▶ Instruction 1: Return, unchanged, the lines of the rows below, beginning at the line that has "30: (75, 77)" and stopping after the line that has "61: (98, 64)".

▶ Page extract:
__________________________________________________

What: Three September initiatives reflecting baseball’s growing Hispanic influence are Roberto Clemente Day, a new MLB Latin American trainer’s program and the extension of ‘Play Ball’ to Panama.
Why it matters: The Roberto Clemente Award is considered by many to be the game’s highest honor; highlighting and expanding the Latino influence in the game can be key opportunities from brands looking to connect.

Javier Baez (La Vida Baseball)

September 15 through October 15 is National Hispanic Heritage Month (@hispanicteam), a time when the influence of Latinos in the U.S.A. is highlighted. Dedicated time periods that highlight the heritage of African Americans, women and other groups are perfect opportunities for teams, brands and leagues to connect. The U.S. Latino population, now estimated at more than 58 million, continues to have an affinity for baseball.

Major League Baseball (@MLB), among a series of year-round initiatives that reflect its growing Latino player and fan bases, can point to three in particular as the postseason nears.

__________________________________________________

▶ Supplied material:
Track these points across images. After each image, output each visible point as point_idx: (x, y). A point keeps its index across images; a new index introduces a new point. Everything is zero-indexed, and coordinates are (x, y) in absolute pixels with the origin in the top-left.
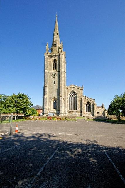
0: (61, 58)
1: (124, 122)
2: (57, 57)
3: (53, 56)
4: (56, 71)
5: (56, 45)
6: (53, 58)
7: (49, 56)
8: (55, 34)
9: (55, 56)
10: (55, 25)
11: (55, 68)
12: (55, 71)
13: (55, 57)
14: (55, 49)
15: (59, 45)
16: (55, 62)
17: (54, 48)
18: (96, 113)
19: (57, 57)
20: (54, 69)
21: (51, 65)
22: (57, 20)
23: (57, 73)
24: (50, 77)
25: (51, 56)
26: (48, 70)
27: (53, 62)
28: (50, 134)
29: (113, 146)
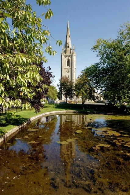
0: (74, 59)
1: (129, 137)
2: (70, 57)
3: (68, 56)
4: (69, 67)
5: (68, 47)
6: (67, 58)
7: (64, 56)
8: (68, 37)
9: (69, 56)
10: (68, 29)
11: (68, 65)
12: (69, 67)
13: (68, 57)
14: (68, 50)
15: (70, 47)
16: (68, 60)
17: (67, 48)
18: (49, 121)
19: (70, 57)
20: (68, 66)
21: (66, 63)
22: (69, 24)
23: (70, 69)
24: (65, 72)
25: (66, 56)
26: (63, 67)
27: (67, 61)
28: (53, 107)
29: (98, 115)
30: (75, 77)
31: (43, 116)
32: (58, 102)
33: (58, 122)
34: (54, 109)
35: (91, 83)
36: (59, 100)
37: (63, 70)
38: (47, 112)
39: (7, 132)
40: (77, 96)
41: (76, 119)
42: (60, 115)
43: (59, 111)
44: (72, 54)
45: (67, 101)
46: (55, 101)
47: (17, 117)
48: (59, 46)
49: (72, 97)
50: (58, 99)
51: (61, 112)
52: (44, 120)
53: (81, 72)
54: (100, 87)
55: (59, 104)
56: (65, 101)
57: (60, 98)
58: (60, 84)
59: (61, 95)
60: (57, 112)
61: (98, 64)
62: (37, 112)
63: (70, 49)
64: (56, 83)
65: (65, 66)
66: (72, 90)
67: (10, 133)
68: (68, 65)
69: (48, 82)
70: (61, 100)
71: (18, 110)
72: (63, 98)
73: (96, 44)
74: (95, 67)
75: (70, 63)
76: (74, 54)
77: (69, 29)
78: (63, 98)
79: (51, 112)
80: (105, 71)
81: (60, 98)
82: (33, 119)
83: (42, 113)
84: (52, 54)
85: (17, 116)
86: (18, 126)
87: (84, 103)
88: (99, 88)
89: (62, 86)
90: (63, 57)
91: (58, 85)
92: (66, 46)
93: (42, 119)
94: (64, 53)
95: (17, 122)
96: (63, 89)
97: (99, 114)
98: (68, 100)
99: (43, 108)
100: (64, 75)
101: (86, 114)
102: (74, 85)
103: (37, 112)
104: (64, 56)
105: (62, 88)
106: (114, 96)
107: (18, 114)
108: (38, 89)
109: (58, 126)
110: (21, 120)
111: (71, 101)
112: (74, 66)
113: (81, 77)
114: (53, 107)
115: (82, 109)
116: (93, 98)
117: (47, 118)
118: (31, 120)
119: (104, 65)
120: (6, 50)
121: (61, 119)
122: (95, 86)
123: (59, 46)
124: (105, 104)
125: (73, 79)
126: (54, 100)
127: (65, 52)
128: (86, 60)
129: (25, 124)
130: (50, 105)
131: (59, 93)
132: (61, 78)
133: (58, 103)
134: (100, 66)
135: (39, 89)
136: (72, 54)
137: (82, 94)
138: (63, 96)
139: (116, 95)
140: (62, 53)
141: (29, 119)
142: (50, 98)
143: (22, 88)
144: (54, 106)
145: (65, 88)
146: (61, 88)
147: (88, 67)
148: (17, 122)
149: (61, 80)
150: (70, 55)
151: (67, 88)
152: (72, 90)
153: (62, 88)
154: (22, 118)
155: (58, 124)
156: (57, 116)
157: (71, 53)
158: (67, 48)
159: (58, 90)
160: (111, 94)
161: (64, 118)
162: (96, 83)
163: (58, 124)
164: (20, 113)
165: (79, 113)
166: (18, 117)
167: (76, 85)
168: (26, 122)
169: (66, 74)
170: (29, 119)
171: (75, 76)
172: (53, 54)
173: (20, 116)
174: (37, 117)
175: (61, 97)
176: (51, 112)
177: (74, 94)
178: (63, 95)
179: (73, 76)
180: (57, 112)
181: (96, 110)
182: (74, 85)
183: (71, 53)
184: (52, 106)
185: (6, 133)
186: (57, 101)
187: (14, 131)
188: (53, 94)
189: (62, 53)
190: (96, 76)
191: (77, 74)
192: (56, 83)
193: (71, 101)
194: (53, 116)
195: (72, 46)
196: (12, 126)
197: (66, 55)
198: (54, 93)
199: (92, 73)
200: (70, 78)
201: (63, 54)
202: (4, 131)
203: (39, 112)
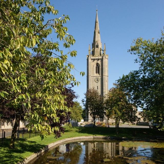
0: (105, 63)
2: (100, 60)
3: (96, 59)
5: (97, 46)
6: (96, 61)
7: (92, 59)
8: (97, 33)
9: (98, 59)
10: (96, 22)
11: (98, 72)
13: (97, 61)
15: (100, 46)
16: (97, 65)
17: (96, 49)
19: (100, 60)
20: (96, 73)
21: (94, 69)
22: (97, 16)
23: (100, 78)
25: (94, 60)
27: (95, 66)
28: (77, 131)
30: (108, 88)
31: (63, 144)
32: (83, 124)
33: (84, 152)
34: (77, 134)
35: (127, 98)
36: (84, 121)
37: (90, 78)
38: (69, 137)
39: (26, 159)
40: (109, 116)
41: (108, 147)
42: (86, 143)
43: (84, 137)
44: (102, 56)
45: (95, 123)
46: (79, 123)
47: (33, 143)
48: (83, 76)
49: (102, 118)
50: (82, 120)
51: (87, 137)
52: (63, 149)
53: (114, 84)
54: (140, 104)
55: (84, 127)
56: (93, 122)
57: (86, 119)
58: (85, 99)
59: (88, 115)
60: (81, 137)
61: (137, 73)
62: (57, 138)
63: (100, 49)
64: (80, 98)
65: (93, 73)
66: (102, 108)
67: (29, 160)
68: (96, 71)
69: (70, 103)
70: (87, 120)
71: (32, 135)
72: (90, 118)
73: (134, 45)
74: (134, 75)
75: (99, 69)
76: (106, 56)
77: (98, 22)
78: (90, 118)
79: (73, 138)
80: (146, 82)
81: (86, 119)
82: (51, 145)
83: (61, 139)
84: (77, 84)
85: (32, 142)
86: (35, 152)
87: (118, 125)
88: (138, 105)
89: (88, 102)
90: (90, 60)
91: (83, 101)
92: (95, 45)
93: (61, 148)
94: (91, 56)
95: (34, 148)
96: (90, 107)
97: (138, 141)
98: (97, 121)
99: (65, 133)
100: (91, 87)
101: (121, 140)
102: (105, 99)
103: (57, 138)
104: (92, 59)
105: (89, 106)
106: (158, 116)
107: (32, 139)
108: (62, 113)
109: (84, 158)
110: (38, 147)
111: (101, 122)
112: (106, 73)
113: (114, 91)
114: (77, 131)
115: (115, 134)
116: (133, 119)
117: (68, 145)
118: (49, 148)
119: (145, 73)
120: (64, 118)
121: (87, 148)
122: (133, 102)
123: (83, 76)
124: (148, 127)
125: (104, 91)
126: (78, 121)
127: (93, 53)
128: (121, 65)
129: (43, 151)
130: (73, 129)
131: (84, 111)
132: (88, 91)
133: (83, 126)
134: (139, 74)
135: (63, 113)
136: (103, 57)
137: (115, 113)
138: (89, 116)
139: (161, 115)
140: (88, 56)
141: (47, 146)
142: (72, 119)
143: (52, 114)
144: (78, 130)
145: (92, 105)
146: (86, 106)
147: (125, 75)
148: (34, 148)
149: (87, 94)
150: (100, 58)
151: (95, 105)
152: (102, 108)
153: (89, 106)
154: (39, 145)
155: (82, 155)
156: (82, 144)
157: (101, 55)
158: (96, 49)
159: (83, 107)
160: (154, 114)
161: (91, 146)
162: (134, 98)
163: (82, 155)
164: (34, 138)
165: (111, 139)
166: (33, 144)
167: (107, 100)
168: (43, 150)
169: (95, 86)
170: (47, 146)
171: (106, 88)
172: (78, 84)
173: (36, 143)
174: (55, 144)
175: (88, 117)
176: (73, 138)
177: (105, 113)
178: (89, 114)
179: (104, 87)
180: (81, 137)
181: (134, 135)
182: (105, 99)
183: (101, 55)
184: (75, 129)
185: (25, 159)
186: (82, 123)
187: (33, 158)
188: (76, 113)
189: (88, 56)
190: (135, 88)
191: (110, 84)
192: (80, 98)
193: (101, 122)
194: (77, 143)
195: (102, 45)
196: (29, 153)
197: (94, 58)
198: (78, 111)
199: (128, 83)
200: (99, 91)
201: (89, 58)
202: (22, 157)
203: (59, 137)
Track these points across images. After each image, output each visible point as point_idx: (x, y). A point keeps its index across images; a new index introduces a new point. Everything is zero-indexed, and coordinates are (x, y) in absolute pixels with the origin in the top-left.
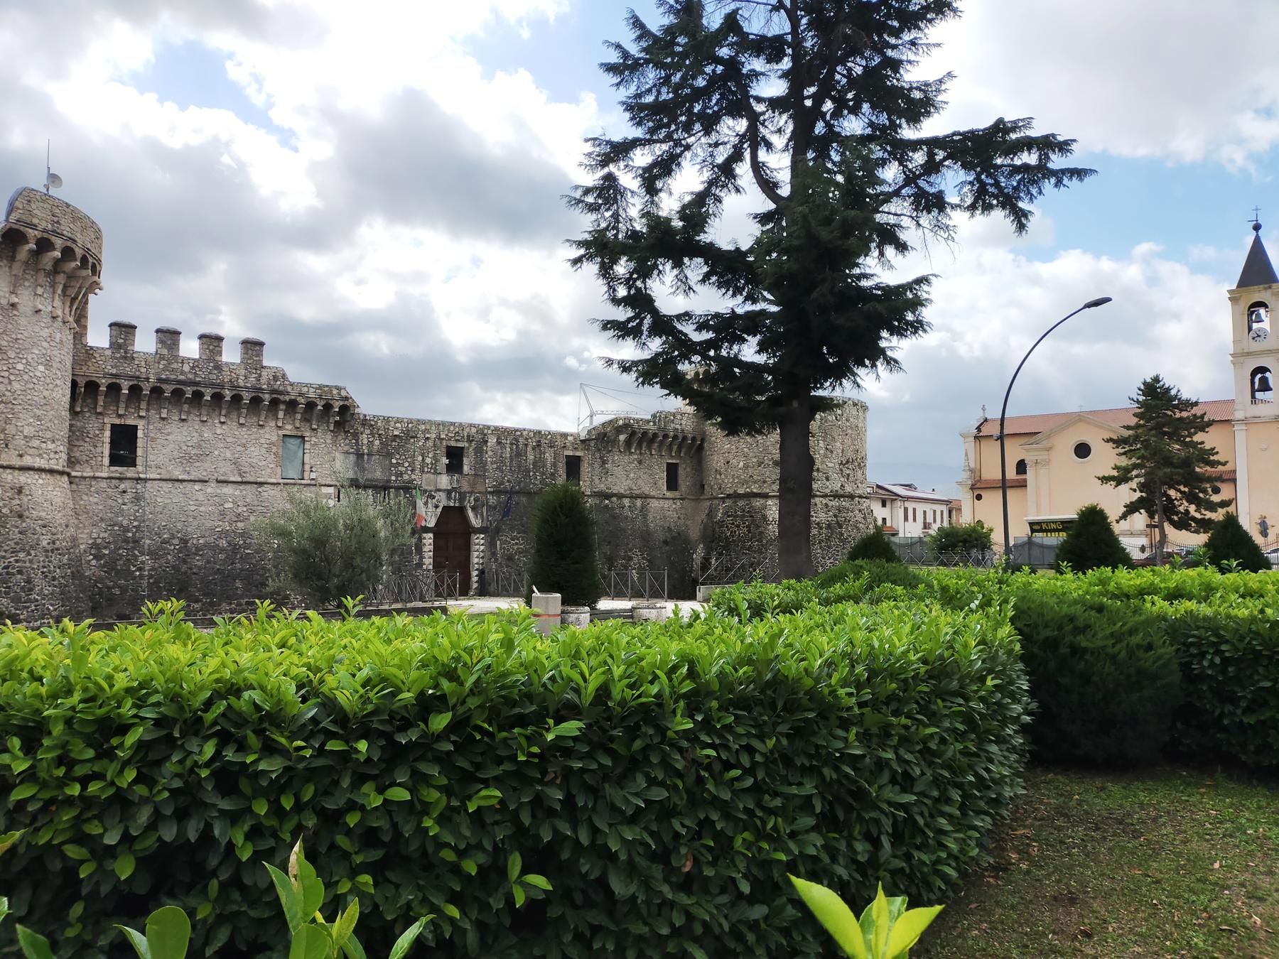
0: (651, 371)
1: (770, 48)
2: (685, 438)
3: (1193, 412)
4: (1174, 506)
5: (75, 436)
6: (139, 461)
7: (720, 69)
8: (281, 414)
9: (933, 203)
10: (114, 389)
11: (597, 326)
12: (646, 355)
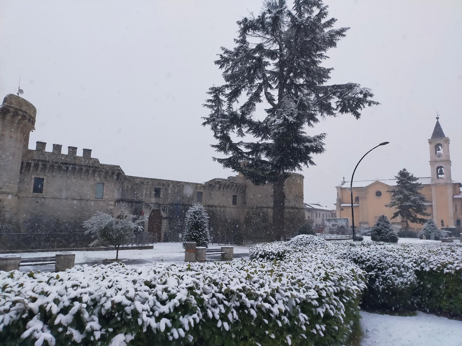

__________________________________________________

▶ Instruction 2: Retype word for word the passage of the baseball article above that begins at the words "Javier Baez (La" and stops after "affinity for baseball.".

▶ Finished answer 1:
30: (75, 77)
31: (43, 116)
32: (58, 102)
33: (58, 122)
34: (54, 109)
35: (91, 83)
36: (59, 100)
37: (63, 70)
38: (47, 112)
39: (7, 132)
40: (77, 96)
41: (76, 119)
42: (60, 115)
43: (59, 111)
44: (72, 54)
45: (67, 101)
46: (55, 101)
47: (17, 117)
48: (59, 46)
49: (72, 97)
50: (58, 99)
51: (61, 112)
52: (44, 120)
53: (81, 72)
54: (100, 87)
55: (59, 104)
56: (65, 101)
57: (60, 98)
58: (60, 84)
59: (61, 95)
60: (57, 112)
61: (98, 64)

▶ Finished answer 2:
Javier Baez (La Vida Baseball)

September 15 through October 15 is National Hispanic Heritage Month (@hispanicteam), a time when the influence of Latinos in the U.S.A. is highlighted. Dedicated time periods that highlight the heritage of African Americans, women and other groups are perfect opportunities for teams, brands and leagues to connect. The U.S. Latino population, now estimated at more than 58 million, continues to have an affinity for baseball.